## MATERIAL SUPPLIED

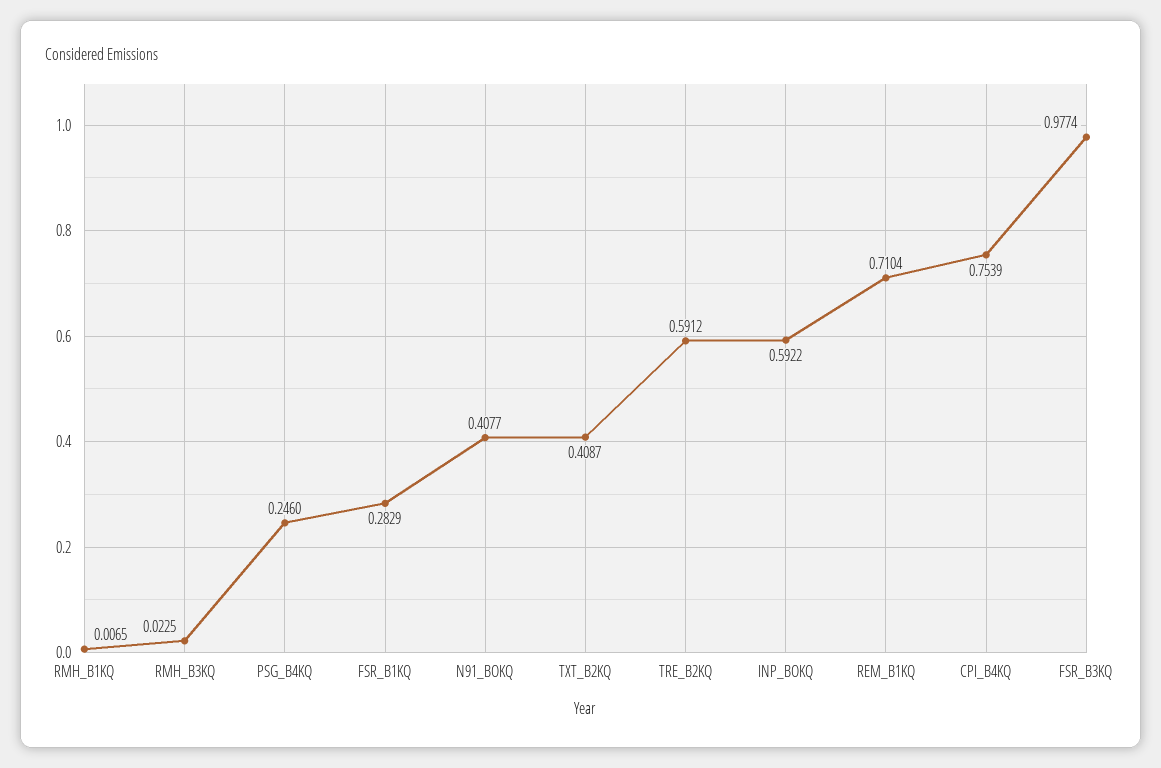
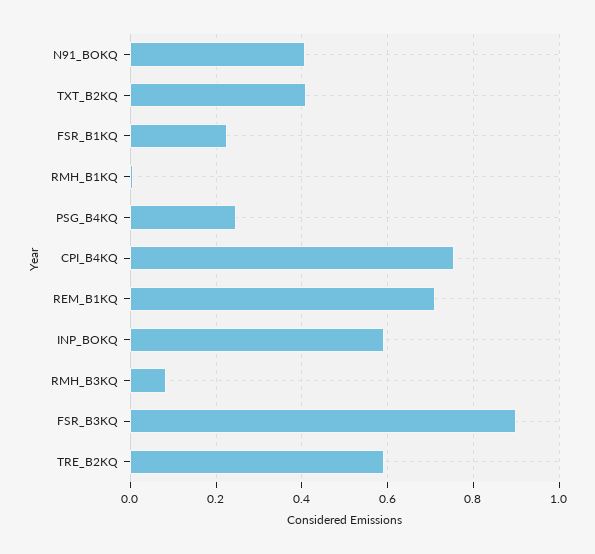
  {
    "RMH_B1KQ": 0.0065,
-   "RMH_B3KQ": 0.0225,
+   "RMH_B3KQ": 0.08,
    "PSG_B4KQ": 0.246,
-   "FSR_B1KQ": 0.2829,
+   "FSR_B1KQ": 0.22,
    "N91_BOKQ": 0.4077,
    "TXT_B2KQ": 0.4087,
    "TRE_B2KQ": 0.5912,
    "INP_BOKQ": 0.5922,
    "REM_B1KQ": 0.7104,
    "CPI_B4KQ": 0.7539,
-   "FSR_B3KQ": 0.9774
+   "FSR_B3KQ": 0.9
  }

## REQUIRED WORK
Every line of the material above must be written out exactly, with no pictures.

## EXPECTED ANSWER
  {
    "RMH_B1KQ": 0.0065,
-   "RMH_B3KQ": 0.0225,
+   "RMH_B3KQ": 0.08,
    "PSG_B4KQ": 0.246,
-   "FSR_B1KQ": 0.2829,
+   "FSR_B1KQ": 0.22,
    "N91_BOKQ": 0.4077,
    "TXT_B2KQ": 0.4087,
    "TRE_B2KQ": 0.5912,
    "INP_BOKQ": 0.5922,
    "REM_B1KQ": 0.7104,
    "CPI_B4KQ": 0.7539,
-   "FSR_B3KQ": 0.9774
+   "FSR_B3KQ": 0.9
  }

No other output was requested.